Along with skirmishes and ambushes on roads and in Chechnya's mountains, rebels also have attacked officials of Moscow-backed administrations.

Rebel attacks killed 12 Russian soldiers over the past 24 hours, the Gudermes official said. Another two Russian policemen were killed today in an ambush in the Urus-Martan district, the ITAR-Tass news agency reported.

In a separate incident, a soldier was found unconscious in the village of Borozoi with a cut on his chest in the shape of a crescent and star, symbols used by the Islamic militants.

The soldier had wandered from his base the day before and doctors said he had apparently been knocked unconscious before the symbol was carved into him.

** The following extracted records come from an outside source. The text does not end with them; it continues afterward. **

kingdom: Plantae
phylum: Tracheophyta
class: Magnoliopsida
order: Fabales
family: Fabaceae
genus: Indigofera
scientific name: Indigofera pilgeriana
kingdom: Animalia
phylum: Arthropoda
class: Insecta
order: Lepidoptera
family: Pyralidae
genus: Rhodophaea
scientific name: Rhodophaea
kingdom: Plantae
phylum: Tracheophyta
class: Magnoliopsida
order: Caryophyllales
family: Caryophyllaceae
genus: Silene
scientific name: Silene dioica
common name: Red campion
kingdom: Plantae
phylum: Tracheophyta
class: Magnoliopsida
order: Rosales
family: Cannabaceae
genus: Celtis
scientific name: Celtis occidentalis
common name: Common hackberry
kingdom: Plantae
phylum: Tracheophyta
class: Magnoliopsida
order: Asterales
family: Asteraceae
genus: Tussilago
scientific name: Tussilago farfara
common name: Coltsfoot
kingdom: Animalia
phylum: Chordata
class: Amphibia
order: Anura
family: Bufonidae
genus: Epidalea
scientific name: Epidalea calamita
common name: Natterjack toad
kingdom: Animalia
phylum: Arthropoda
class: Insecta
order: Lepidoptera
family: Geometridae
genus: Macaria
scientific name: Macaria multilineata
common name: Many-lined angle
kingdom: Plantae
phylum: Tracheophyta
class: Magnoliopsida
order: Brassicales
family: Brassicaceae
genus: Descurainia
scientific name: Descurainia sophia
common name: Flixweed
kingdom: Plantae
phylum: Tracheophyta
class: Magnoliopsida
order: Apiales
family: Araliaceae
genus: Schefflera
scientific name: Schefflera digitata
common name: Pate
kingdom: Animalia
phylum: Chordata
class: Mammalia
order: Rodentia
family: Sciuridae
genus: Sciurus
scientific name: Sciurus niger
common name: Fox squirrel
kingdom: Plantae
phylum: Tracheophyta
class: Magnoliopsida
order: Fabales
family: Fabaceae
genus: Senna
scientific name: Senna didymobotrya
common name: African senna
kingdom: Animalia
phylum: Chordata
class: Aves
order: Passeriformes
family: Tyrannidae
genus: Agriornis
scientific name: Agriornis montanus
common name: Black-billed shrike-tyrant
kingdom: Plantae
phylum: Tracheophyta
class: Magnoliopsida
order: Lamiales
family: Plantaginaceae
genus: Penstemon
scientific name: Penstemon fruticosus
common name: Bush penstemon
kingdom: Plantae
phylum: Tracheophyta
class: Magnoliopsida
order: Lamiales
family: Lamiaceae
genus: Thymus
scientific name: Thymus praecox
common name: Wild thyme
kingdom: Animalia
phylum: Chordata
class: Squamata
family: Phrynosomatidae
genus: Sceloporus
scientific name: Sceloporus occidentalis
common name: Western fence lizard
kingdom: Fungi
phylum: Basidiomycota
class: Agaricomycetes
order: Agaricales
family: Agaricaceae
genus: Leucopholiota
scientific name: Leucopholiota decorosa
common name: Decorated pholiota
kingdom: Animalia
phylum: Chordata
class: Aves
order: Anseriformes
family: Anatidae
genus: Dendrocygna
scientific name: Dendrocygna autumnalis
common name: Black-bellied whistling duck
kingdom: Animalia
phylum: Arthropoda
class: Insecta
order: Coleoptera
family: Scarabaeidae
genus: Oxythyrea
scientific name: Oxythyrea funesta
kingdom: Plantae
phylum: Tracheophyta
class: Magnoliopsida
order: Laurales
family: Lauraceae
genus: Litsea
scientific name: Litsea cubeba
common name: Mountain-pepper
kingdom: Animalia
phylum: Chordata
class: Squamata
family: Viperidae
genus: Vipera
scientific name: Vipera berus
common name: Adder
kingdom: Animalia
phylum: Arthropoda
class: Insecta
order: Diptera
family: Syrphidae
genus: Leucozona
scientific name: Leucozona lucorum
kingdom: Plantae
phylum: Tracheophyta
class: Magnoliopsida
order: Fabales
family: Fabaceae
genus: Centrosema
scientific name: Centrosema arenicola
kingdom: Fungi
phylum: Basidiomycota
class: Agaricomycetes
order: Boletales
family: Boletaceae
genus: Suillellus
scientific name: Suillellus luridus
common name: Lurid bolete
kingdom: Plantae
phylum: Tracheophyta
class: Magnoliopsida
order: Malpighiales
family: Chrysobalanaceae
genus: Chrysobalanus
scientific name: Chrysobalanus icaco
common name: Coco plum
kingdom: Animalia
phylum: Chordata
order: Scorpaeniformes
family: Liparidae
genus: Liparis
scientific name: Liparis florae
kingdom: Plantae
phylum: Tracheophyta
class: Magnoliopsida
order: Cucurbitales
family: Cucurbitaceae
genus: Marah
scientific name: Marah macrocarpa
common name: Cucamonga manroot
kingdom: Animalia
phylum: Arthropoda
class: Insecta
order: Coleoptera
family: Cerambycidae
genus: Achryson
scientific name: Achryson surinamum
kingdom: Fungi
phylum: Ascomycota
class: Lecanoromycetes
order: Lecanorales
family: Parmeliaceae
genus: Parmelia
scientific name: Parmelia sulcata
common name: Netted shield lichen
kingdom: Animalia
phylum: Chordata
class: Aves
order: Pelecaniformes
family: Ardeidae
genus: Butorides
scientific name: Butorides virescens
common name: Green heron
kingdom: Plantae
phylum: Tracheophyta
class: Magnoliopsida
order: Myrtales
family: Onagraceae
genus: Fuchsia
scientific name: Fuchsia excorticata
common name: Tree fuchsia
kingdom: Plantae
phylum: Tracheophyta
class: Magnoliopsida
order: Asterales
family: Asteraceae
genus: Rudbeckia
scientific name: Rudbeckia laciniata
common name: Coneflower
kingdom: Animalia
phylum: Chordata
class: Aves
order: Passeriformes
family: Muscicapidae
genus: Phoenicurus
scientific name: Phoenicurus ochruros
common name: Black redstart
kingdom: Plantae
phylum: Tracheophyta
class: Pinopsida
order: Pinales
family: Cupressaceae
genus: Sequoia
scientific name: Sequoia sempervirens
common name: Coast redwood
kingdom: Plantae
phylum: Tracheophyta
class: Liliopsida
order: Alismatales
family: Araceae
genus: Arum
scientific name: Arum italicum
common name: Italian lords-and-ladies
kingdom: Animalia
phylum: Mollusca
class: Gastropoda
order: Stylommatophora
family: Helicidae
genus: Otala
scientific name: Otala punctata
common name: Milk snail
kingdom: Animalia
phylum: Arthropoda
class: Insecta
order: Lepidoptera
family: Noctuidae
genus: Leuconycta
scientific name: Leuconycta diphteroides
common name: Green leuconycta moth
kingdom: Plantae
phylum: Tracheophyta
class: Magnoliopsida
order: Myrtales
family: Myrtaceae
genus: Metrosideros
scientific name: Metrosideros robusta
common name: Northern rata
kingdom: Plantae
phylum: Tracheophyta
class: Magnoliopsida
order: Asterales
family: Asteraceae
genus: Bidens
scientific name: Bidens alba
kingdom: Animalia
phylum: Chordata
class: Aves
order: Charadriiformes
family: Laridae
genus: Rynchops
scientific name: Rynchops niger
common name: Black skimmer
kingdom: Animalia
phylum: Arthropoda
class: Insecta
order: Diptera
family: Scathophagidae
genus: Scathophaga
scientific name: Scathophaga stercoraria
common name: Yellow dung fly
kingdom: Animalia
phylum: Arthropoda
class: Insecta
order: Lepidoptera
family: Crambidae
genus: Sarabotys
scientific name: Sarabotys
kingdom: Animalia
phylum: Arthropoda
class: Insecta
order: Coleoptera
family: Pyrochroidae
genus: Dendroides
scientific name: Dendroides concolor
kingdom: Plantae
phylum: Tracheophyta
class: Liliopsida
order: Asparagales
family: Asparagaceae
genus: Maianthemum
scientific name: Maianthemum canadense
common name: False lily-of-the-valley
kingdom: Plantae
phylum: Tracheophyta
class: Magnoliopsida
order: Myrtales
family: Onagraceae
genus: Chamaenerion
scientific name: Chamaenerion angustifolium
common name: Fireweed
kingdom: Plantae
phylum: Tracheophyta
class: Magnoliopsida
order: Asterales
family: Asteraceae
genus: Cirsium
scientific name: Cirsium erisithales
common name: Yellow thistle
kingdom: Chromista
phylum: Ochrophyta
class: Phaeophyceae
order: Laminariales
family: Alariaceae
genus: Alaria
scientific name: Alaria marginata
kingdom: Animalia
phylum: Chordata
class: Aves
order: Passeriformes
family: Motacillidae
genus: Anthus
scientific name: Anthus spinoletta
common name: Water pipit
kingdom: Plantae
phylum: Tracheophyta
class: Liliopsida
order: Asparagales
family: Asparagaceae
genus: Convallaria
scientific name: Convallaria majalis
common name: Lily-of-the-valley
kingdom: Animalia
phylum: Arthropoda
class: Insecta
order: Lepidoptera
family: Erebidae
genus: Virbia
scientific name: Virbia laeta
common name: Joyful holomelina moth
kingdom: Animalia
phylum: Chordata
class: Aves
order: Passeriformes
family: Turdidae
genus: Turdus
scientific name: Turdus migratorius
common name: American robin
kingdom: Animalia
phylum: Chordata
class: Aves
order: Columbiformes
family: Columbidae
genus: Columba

Russian troops retaliated with artillery barrages at suspected rebel bases in the forests and on mountain slopes in the Urus-Martan, Nozhai-Yurt and Kurchaloi district of southern Chechnya.

The military said two soldiers died and five were wounded in a firefight yesteday, which saw Russian soldiers pinned down near their armored personnel carrier for two hours waiting for reinforcements.

The attack occurred in the center of the capital Grozny, a few minutes' drive from Russia's main military base in Chechnya at Khankala. Initial military reports said five soldiers were wounded and none killed.

Russian troops moved into Chechnya in September 1999 after rebels based there invaded neighboring Dagestan and after apartment building bombings that killed 300 people in Moscow and two other cities. The government blamed the bombings on Chechen rebels.